= Rick Stevens =

American computer scientist

Rick Stevens is a professor of computer science at the University of Chicago and associate laboratory director for Computing, Environment and Life Sciences (CELS) at Argonne National Laboratory.

==Early life and education==
Stevens started programming at the age of 14 with IBM computer. From 1978 to 1980, Stevens attended Michigan State University where he majored in physics and computer science, before moving to Western Michigan University where he got his B.S. in applied mathematics and philosophy in 1984. Following it, he moved to the University of Illinois at Urbana–Champaign where he passed both M.S. and Ph.D. courses in applied mathematics, computer science and physics all in one year of studying. From 1986 to 1990, Stevens was enrolled into a Ph.D. program at the Robert R. McCormick School of Engineering and Applied Science of Northwestern University.

==Career==
While studying at Michigan State University, Stevens served as applications programmer at its College of Natural Science. He then moved to McPartlin & Associates where he worked for one year as analyst and programmer, and following it, held the same position at Western Michigan University for a duration of a year as well. From 1982 to 1985, Stevens was a president of Auriga Software Company, and from 1982 to 1983 and 1983 to 1984 was a resident associate with Argonne National Laboratory and systems programmer with Western Michigan University.

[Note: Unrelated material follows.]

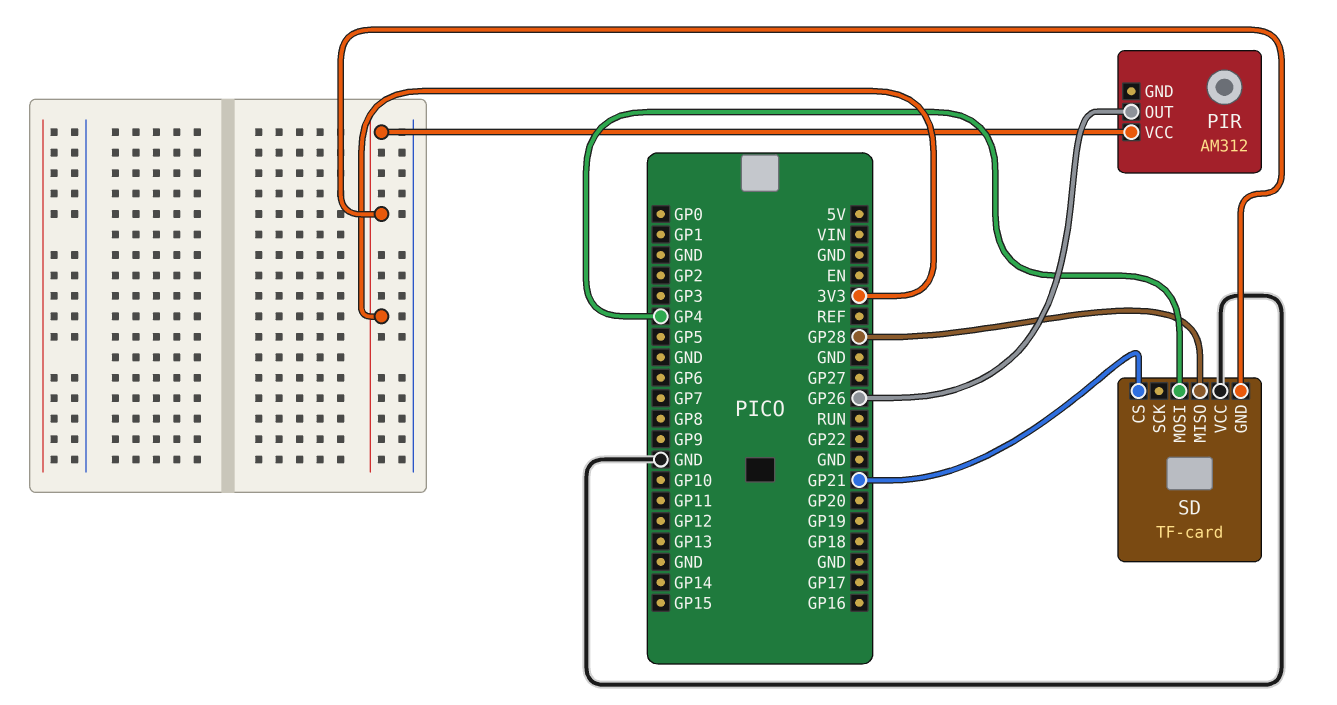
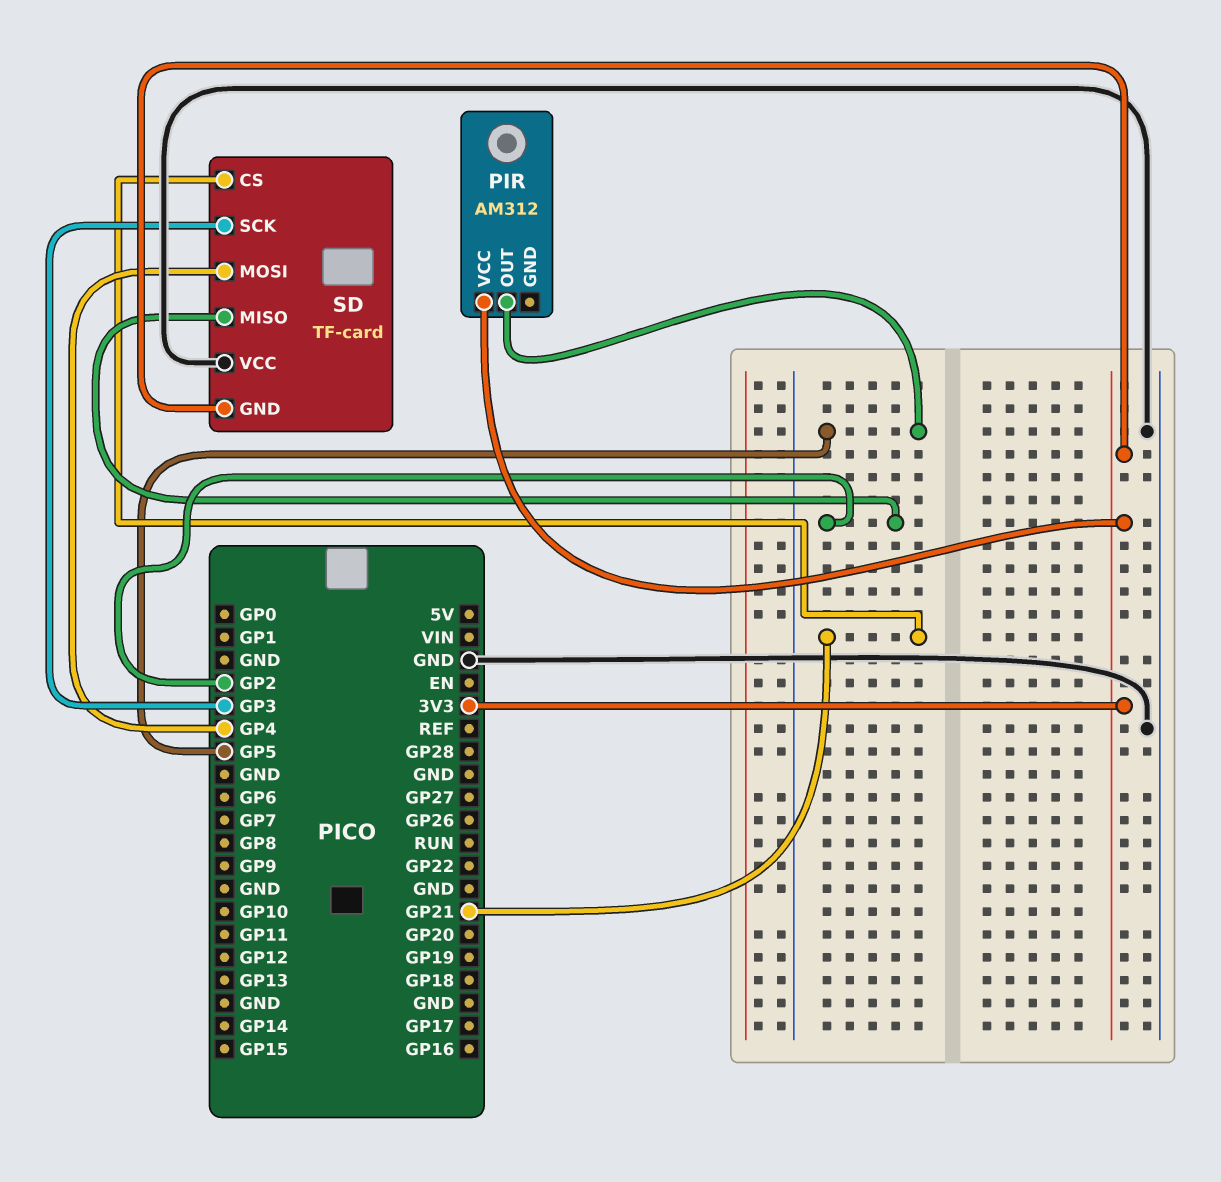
PIR pin OUT: GP26 -> GP5
SD pin MISO: GP28 -> GP2
SD pin SCK: none -> GP3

From 1985 to 1991, he was promoted to manager at the Advanced Computing Research Facility and in 1991 became associate division director of Argonne National Laboratory. In between those years, he also served as a leader of the Computing and Communications Futures Laboratory and was a director of the High-Performance Computing and Communications Program.

==Honors and recognitions==
Stevens was elected a Fellow of the American Association for the Advancement of Science (AAAS) in 2003 and since then is a Fellow of the Institute of Electrical and Electronics Engineers (IEEE) in IEEE Computer Society, an ACM Fellow and a member of the Association for Automated Reasoning and the Association for Symbolic Logic.